I’m trying to setup a Directions API using openrouteservice following the Docker instructions. Everything seems to work fine when using a relatively small dataset, like https://download.geofabrik.de/europe/germany/berlin.html (around 54MB).

However, I’m always getting OutOfMemoryErrror when using a larger dataset, e.g. https://download.geofabrik.de/europe/dach.html (3.8GB) :

java.lang.OutOfMemoryError: Java heap space - problem when allocating new memory. Old capacity: 1048576, new bytes:105795008, segmentSizeIntsPower:20, new segments:101, existing:1

I’m working on a machine with 16GB RAM. I followed the readme instructions and modified the -Xmx parameter of JAVA_OPTS in docker-compose.yml:

JAVA_OPTS=-Djava.awt.headless=true -server -XX:TargetSurvivorRatio=75 -XX:SurvivorRatio=64 -XX:MaxTenuringThreshold=3 -XX:+UseConcMarkSweepGC -XX:+UseParNewGC -XX:ParallelGCThreads=4 -Xms16g -Xmx16g

Is there something else I can do for not running into this memory issue with large datasets? Or is it simply not possible to run datasets this large on a 16GB RAM machine?

Thanks in advance!


#2

Huiii, no, that’s way too little RAM for Europe. Also, never set the Java heap settings to all your available RAM.

You can run single countries or even mutliple countries on that hardware, depending on the countries. A good estimate is: PBF size * 1.5-2 for RAM. And don’t use more than 70-80% of your available RAM if it’s the laptop running your OS with GUI and all.


#3

Thanks for the estimation on RAM usage - that’s helpful! Despite setting Java heap to 16GB, the running Docker container never exceeded ~4GB. Maybe there is some OS-enforced limit? By default, Docker does not have any resource limits (https://docs.docker.com/config/containers/resource_constraints/) and I didn’t specify otherwise. Just wondering if there might be another issue since I tried it out with a smaller dataset (< 1GB) and still there was the same OutOfMemoryError.

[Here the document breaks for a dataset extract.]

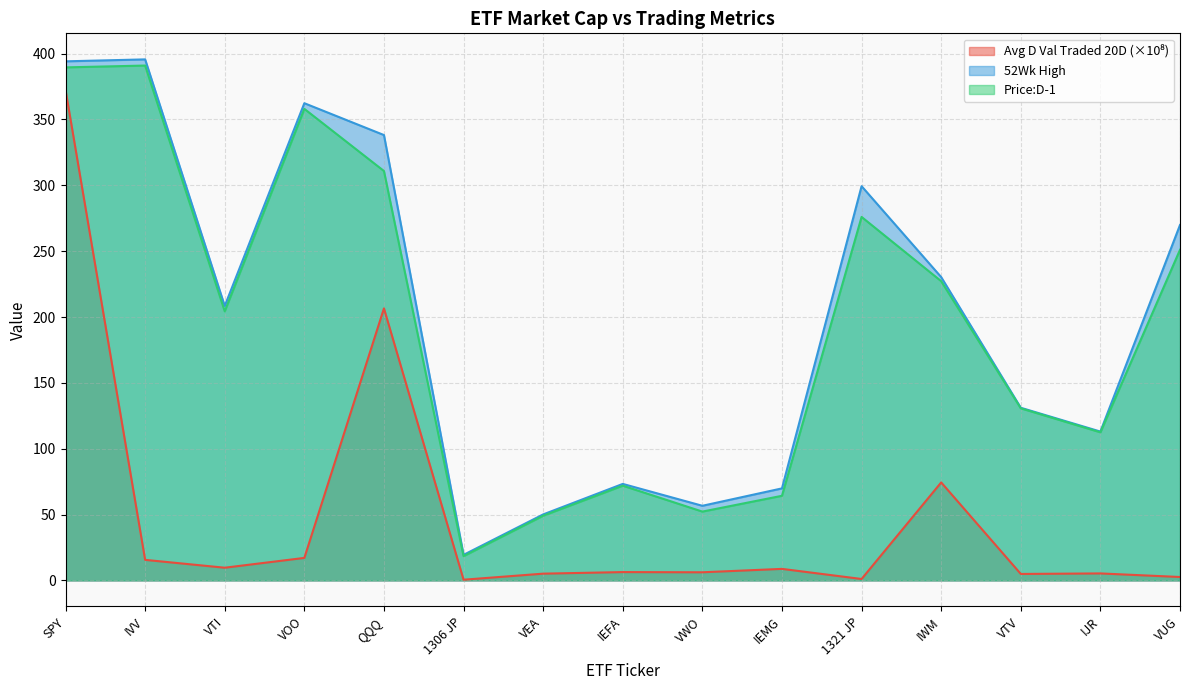

What is the smallest value displayed?

0.5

Maybe a little bit more background information: I don’t actually need all of the D-A-CH dataset, just around 5 specific cities in that area. Plus, directions should only be calculated within a specific city, i.e. calculating directions from city A to city B is not required.

-> Is it possible to get separate datasets from each city, merge them (maybe with https://osmcode.org/osmium-tool/) and use them all together for the use case described above? Is that a valid approach or will I run into other problems with this approach?

Thanks again.


#4

Do the merge with osmium, you won’t run into trouble with that. Get your PBFs from geofabrik for the cities you need (might involve some extracting by bounding box).

Of course you won’t be able to route from city to city with that approach, but within the cities won’t be a problem.